**Problem set**.
1) Can you rewrite the paragraph of the ESXi thread that begins "If it's ESXi and you're using SSH" as a brief list, keeping its main facts?
2) Could you extend the ESXi thread on restarting hostd with the next reply, picking up after its last message?

**Passage**.
Press Alt-F2, then type "unsupported". You'll get local login prompt.
---
VMware vExpert '2009
Try restarting the hostd services...it might solve the issue...ur vm`s will not be affected by this...
To summarize the last couple of replies, there is no 'top' command on ESXi, just 'esxtop', and that show's no rogue processes.
Telnet to 902 - responds ok
Telnet to 443 - no response
Telnet to 8009 - no response
I guess at points like this you see how much has been pulled from ESXi to get the footprint down!
If I kill the hostd service, will it auto re-start? What is the best way of making sure this happens.
Here is the step by step ...
ps -auxwww | grep hostd (to find the pid's of the hostd services)
kill -9 XXXX XXXX (where XXXX is the PID`s)
service mgmt-vmware start
service vmware-vpxa restart
Hope this helps....
Thanks,
Suresh...
if you found my answer to be useful, feel free to mark it as Helpful or Correct.
Thanks for the suggestions.
Firstly, ps -auxwww is not fully supported on ESXi, only ps -u seems to work, and it shows I have 12 hostd processes running
kill -9 should work, but do I have to kill ALL the hostd services?
'service' is not supported on ESXi, but there is a /usr/sbin/services.sh script that seems to offer some service control. Neither mgmt-vmware or vmware-vpxa appear as services on ESXi.
Looks more and more likely I'm going to have to schedule a reboot.
tman24, that's why I have VI Enterprise with VMotion. I can just live migrate all VMs, reboot ESX, migrate VMs back and no one will notice.
---
VMware vExpert '2009
If it's ESXi and you're using SSH then you've modified /etc/inetd.conf. Assuming you edited /etc/inetd.conf and killed inetd (kill -HUP) to enable busybox, could you have killed the wrong process or created an error in /etc/inetd.conf? Output of "ps a" might help...

**Material supplied**.
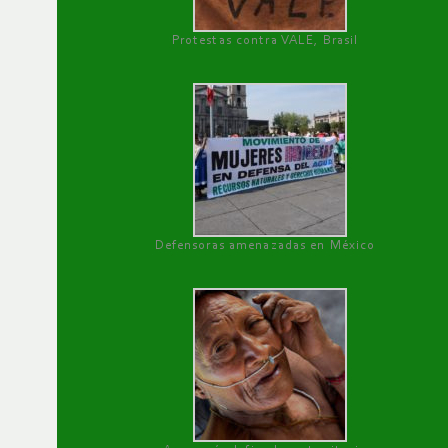
Protestas contra VALE, Brasil
Defensoras amenazadas en México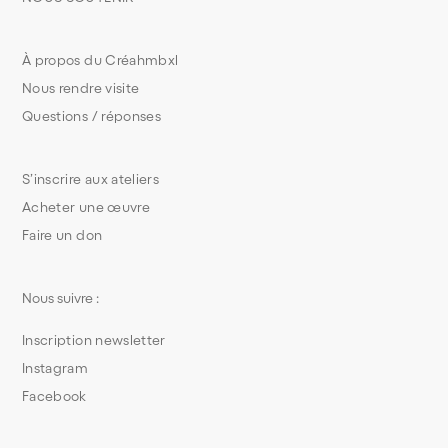
À propos du Créahmbxl
Nous rendre visite
Questions / réponses
S’inscrire aux ateliers
Acheter une œuvre
Faire un don
Nous suivre :
Inscription newsletter
Instagram
Facebook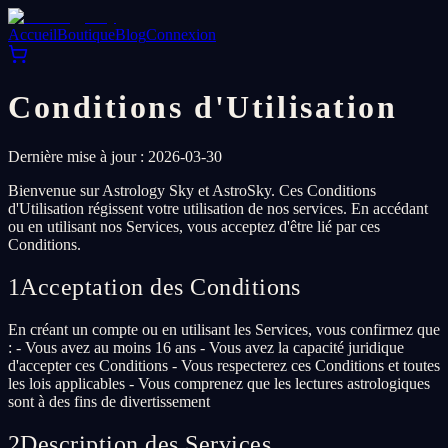
Accueil
Boutique
Blog
Connexion
Conditions d'Utilisation
Dernière mise à jour : 2026-03-30
Bienvenue sur Astrology Sky et AstroSky. Ces Conditions
d'Utilisation régissent votre utilisation de nos services. En accédant
ou en utilisant nos Services, vous acceptez d'être lié par ces
Conditions.
1
Acceptation des Conditions
En créant un compte ou en utilisant les Services, vous confirmez que
: - Vous avez au moins 16 ans - Vous avez la capacité juridique
d'accepter ces Conditions - Vous respecterez ces Conditions et toutes
les lois applicables - Vous comprenez que les lectures astrologiques
sont à des fins de divertissement
2
Description des Services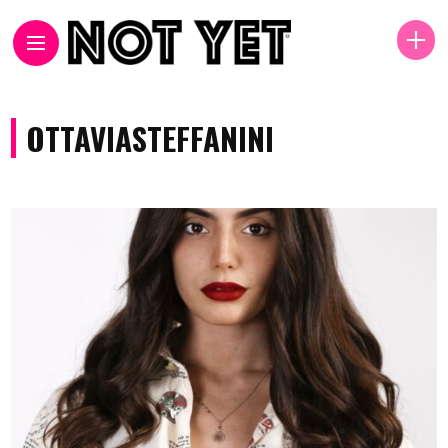
OTTAVIASTEFFANINI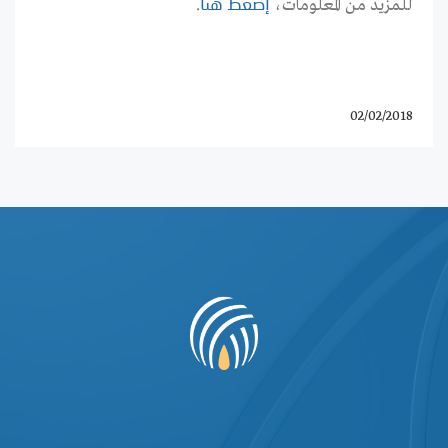
للمزيد من المعلومات،
.
إضغط هنا
02/02/2018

**Results for each task**.
1)
- Using SSH on ESXi means /etc/inetd.conf has been modified.
- If that file was edited and inetd was killed with kill -HUP to enable busybox, the wrong process may have been killed or an error introduced in /etc/inetd.conf.
- The output of "ps a" might help.

2)
--Collin C. MacMillan
SOLORI - Solution Oriented, LLC
Yes, I've edited inetd.conf to enable SSH on all my ESXi servers, and it's worked without fault. This server has been online for almost 3 months now though, and I haven't edited any local file since it went live, so I do not suspect any editing of files has caused any problems.
Tman,
This could look really stupid and elemental, but it is worth checking: We had the same problem with some ESX hosts in the past, SSH was fine, processes on the server were fine but vCenter couldn't connect.
Turns out that vCenter network connection was configured to use 100Mbps full duplex while the switch port was configured to use 100Mbps half duplex (it is a network being upgraded). So I would make sure that all network connections from vCenter to the switch and ESX to the switch share the same configurations. If possible, avoid using autonegotiate and hardcode them.
Jus my 2 cents... that was our problem at that time...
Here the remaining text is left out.